*Problems to work on*
1. Check three statements against the by-laws passage on who counts as an Interested Person. For each one, answer yes or no and quote the words from the passage that decide it. (a) Voting Stock subject to an option is treated as outstanding only if the option can be exercised now. (b) A Subsidiary of the Corporation is not an Interested Person. (c) Under the voting trust agreement, the Corporation must be able to appoint every one of the voting trustees.
2. Repeat the by-laws passage word for word, from "For purposes of determining" up to and including "by such Person.".
3. Go on with the by-laws passage on Interested Persons, picking up after its last sentence.

*Document passage*
For purposes of determining the percentage of votes held by a Person, any
Voting Stock not outstanding which is subject to any option, warrant,
convertible security, preemptive or other right held by such Person
(whether or not such option, warrant, convertible security, preemptive or
other right is currently exercisable) shall be deemed to be outstanding
for the purpose of computing the percentage of votes held by such Person.
Notwithstanding anything contained in the immediately
preceding paragraph, the term "Interested Person" shall not include (A)
a Subsidiary of the Corporation or (B) a Continuing Director who bene-
ficially owned, on June 5, 1985, ten percent (10%) or more of the votes
held by the holders of shares of Voting Stock and any Affiliate or
Associate of one or more of such Continuing Directors. For purposes of
Articles III and XI of these By-Laws, the term "Interested Person" shall
not include any Person which shall have deposited all of its Voting Stock
in a voting trust (only and for so long as the voting trust shall be
continuing and all of such Person's Voting Stock shall remain deposited
in the Voting Trust) pursuant to an agreement with the Corporation
providing the Corporation with the power to appoint a majority of the
voting trustees of the voting trust who, in turn, shall have the power
to vote all of the shares of Voting Stock in the voting trust, in their
discretion, for the election of directors of the Corporation and the
amendment of the Articles of Incorporation and/or these By-Laws. The
agreement by the Corporation with any Person described in the
immediately preceding sentence to use its best efforts to elect one
designee of such Person as a director and to cause the voting trustees
appointed by the Corporation to vote for such designee shall not cause
such Person to be deemed an Interested Person for purposes of Articles
III and XI of these By-Laws.

*Excerpted data*
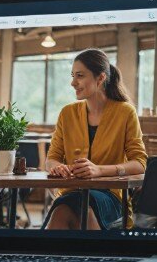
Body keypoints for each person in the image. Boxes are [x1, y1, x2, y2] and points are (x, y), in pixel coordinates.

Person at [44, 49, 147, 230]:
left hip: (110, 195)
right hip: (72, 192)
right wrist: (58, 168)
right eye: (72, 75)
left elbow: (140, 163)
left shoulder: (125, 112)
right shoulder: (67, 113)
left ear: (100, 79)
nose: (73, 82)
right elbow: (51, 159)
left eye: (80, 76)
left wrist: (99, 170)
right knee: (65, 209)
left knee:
--
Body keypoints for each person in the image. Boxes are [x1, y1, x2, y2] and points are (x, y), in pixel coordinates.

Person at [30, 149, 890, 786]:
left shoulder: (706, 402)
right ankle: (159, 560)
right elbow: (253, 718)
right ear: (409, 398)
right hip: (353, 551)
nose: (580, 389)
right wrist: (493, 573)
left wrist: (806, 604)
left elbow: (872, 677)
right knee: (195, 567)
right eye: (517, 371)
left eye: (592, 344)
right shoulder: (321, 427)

*Outputs in order*
1.
(a) No: "(whether or not such option, warrant, convertible security, preemptive or other right is currently exercisable) shall be deemed to be outstanding"
(b) Yes: "shall not include (A) a Subsidiary of the Corporation"
(c) No: "providing the Corporation with the power to appoint a majority of the voting trustees of the voting trust"

2.
For purposes of determining the percentage of votes held by a Person, any
Voting Stock not outstanding which is subject to any option, warrant,
convertible security, preemptive or other right held by such Person
(whether or not such option, warrant, convertible security, preemptive or
other right is currently exercisable) shall be deemed to be outstanding
for the purpose of computing the percentage of votes held by such Person.

3.
A Person who is an Interested Person as of (x) the time any
definitive agreement, or amendment thereto, relating to a Business
Combination is entered into, (y) the record date for the determination
of shareholders entitled to notice of and to vote on a Business
Combination, or (z) immediately prior to the consummation of a Business
Combination shall be deemed an Interested Person for purposes of this
definition.
(6) The term "Person" shall mean any individual, corporation,
partnership or other person, group or entity (other than the
Corporation, any Subsidiary or a trustee holding stock for the benefit
of employees of the Corporation or its Subsidiaries, or any one of them,
pursuant to one or more employee benefit plans or arrangements). When
two or more Persons act as a partnership, limited partnership,
syndicate, association or other group for the purpose of acquiring,
holding or disposing of securities, such partnership, syndicate,
association or group will be deemed a "Person".
(7) The term "Subsidiary" shall mean any corporation or other
entity fifty percent (50%) or more of the equity of which is beneficially
owned by the Corporation; provided, however, that for purposes of the
definition of Interested Person set forth in subsection (5) of this
Article XIII and the definition of Person set forth in subsection (6) of
this Article XIII, the term "Subsidiary" shall mean only a corporation of
which a majority of each class of equity security is beneficially owned
by the Corporation.
(8) The term "Substantial Part", as used in reference to the
assets or business of any Person means assets or business having a value
of more than ten percent (10%) of the total consolidated assets of the
Corporation and its Subsidiaries as of the end of the Corporation's most
recent fiscal year ending prior to the time the determination is made.
(9) For the purposes of determining the number of "votes held
by holders" of shares, including Voting Stock, of the Corporation, each
share shall have the number of votes granted to it pursuant to Article
Fifth of the Articles of Incorporation of the Corporation.
(10) The term "Voting Stock" shall mean stock or other
securities of the Corporation entitled to vote generally in the election
of directors.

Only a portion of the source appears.